DETALLES DE LA TAREA >> Cita íntegro y sin ningún cambio el texto sobre el alfarero tradicional que aparece a continuación.

El ejemplo que hemos mostrado, más anecdótico que otra cosa, pone de relieve lo poco que sienten algunos alfareros todo aquello que se desvía de lo puramente tradicional, que si se dedican a los cambios es por adaptarse a tiempos nuevos, pero que no saben cómo salir adelante, pues no existe creencia en aquello que están haciendo. El alfarero tradicional, excepto en casos contados, vive lo que podemos denominar una contradicción cultural, y le invade, sin más, la tristeza antropológica, el saber que su hacer no es de este mundo, que pertenece a mundos extinguidos donde ellos son los últimos representantes que quedan, que su hacer ya no vale, y que si sobreviven es gracias a una avidez de otros por comprarlo todo, incluso lo inútil, por lo que la decoración se resuelve como el único espacio donde aún pueden entrar, a pesar de que no realizan sus piezas con dicho fin.
El alfarero tradicional sin las pastas existentes hoy en el mercado, sin tornos eléctricos ni conocimiento de modelado, sin barnices, ni esmaltes variados, multicolores, metálicos, sin hornos eléctricos o a gas, que minimizen los riesgos de la cochura, con unos planteamientos formales estáticos, sin posibilidades económicas para investigar, promoverse, salir fuera, contactar con otros, etcétera, y, sobre todo, haciendo obras, que ya no son piezas concretas, con las que no se siente a gusto, que no sabe cómo comercializar, ni puede exponer en galerías, sin poder competir con los artistas, que no cobran 100 duros por pieza, sino miles... y, aún, haciendo lo tradicional, lo súyo, no pueden vivir; sólo con pequeñas piezas con dominio de lo decorativo tiene salida, los aficionados son pocos y no dan para comer, los museos están llenos de piezas "realmente" tradicionales, por pertenecer al pasado, más que por otras razones cocinar en cazuelas de barro es un contrasentido, ante los materiales como el pirex o el aluminio, tan prácticos y bastos como lo fueron los de barro...

DATOS REGISTRADOS >>
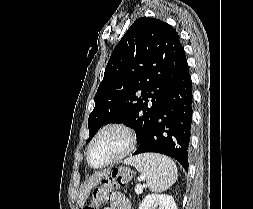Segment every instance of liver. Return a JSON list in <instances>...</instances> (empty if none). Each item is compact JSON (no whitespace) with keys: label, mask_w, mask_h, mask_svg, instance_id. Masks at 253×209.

SOLUCIÓN DEL PROBLEMA >>
El ejemplo que hemos mostrado, más anecdótico que otra cosa, pone de relieve lo poco que sienten algunos alfareros todo aquello que se desvía de lo puramente tradicional, que si se dedican a los cambios es por adaptarse a tiempos nuevos, pero que no saben cómo salir adelante, pues no existe creencia en aquello que están haciendo. El alfarero tradicional, excepto en casos contados, vive lo que podemos denominar una contradicción cultural, y le invade, sin más, la tristeza antropológica, el saber que su hacer no es de este mundo, que pertenece a mundos extinguidos donde ellos son los últimos representantes que quedan, que su hacer ya no vale, y que si sobreviven es gracias a una avidez de otros por comprarlo todo, incluso lo inútil, por lo que la decoración se resuelve como el único espacio donde aún pueden entrar, a pesar de que no realizan sus piezas con dicho fin.
El alfarero tradicional sin las pastas existentes hoy en el mercado, sin tornos eléctricos ni conocimiento de modelado, sin barnices, ni esmaltes variados, multicolores, metálicos, sin hornos eléctricos o a gas, que minimizen los riesgos de la cochura, con unos planteamientos formales estáticos, sin posibilidades económicas para investigar, promoverse, salir fuera, contactar con otros, etcétera, y, sobre todo, haciendo obras, que ya no son piezas concretas, con las que no se siente a gusto, que no sabe cómo comercializar, ni puede exponer en galerías, sin poder competir con los artistas, que no cobran 100 duros por pieza, sino miles... y, aún, haciendo lo tradicional, lo súyo, no pueden vivir; sólo con pequeñas piezas con dominio de lo decorativo tiene salida, los aficionados son pocos y no dan para comer, los museos están llenos de piezas "realmente" tradicionales, por pertenecer al pasado, más que por otras razones cocinar en cazuelas de barro es un contrasentido, ante los materiales como el pirex o el aluminio, tan prácticos y bastos como lo fueron los de barro...